Mario Draghi has surprised markets by cutting rates by less than expected, and extending, rather than increasing, the QE programme. Is it a sign of economic recovery, or complacency?
What happened?
Citing the low level of inflation, which was substantially below the ECB’s target of 2%, Mario Draghi announced at his monthly press conference that he had decided to loosen monetary policy further, cutting the deposit rate by ten basis points to -0.3%. This means that banks will have to pay the ECB money to leave money with it, encouraging them to lend it out to firms and households.
He also extended the ECB’s QE programme by six months, so that it will end in March 2017, rather than September 2016 (though it could continue beyond then). And he announced that the ECB would consider broadening the type of assets that it buys, to include local and regional government debt, rather than simply national bonds.
How have the markets reacted?
The general feeling has been one of surprise, since most people were expecting more aggressive cuts and a steep increase in the monthly purchases. Jonathan Loynes of Capital Economics is particularly scathing, calling it a “clear disappointment in the light of the repeated extremely dovish signals from the President and his colleagues”. Overall, he believes that “the ECB has comprehensively failed to live up to its own hype and markets and forecasters will take future communications from Mr Draghi and colleagues with a corresponding bucket of salt”. Neil Williams of Hermes Capital Management is similarly disappointed, calling it “puny” and saying that Draghi has “under-delivered”.

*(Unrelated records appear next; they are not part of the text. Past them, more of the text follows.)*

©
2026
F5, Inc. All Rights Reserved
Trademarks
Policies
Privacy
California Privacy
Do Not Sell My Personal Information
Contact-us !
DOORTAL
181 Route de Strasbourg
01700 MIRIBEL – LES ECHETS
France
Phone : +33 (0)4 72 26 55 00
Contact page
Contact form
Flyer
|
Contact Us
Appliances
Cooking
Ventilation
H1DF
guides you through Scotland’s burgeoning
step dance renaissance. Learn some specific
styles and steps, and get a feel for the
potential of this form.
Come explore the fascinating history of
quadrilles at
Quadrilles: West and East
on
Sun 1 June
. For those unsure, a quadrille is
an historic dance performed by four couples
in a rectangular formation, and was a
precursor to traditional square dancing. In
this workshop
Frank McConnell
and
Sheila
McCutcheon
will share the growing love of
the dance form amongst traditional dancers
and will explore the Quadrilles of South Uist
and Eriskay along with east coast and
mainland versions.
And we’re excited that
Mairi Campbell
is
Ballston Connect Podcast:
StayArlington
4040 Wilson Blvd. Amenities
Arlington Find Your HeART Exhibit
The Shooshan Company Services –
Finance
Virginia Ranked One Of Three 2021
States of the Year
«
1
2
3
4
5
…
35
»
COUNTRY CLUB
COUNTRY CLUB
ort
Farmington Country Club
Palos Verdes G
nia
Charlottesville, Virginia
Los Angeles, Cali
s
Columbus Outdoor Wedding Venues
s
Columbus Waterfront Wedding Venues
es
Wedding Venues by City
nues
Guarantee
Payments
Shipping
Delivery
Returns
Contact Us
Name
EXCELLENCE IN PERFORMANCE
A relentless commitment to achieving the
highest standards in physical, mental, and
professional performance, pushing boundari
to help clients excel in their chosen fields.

The euro quickly increased in value, while expected bond yields on eurozone government debt have increased.
So, why did Draghi back down?
The optimistic explanation for the apparent change in direction is that since the eurozone is slowly recovering, with economic growth expected to be 1.5% this year, there is less need for a large stimulus. In his statement, Draghi said that, “we expect the economic recovery to proceed” with domestic demand “further supported by our monetary policy measures and their favourable impact on financial conditions”. Additionally, “low oil prices should provide support for households’ real disposable income and corporate profitability”. However, this is unlikely to be full explanation since eurozone unemployment is still 10.7%.
Draghi pointed to “subdued growth prospects in emerging markets and moderate global trade, the necessary balance sheet adjustments in a number of sectors and the sluggish pace of implementation of structural reforms”.
Is the ECB split on QE?
Another explanation for the surprise decision is that there is growing opposition to further monetary stimulus. Even before the decision, the Financial Times warned that, “German-led opposition threatens to limit its firepower”.
Last month, Sabine Lautenschlaeger, a member of the ECB’s executive board stated that she saw “no need for further monetary-policy measures, especially not for an expansion of the asset-purchase program”. Instead, she argued that, “We should give the numerous and, all-in-all formidable, monetary-policy efforts time to show their full effects”.
Estonia’s Central Bank governor Ardo Hansson also stated in October that “we should be patient and give these policies a bit more time to have an effect”.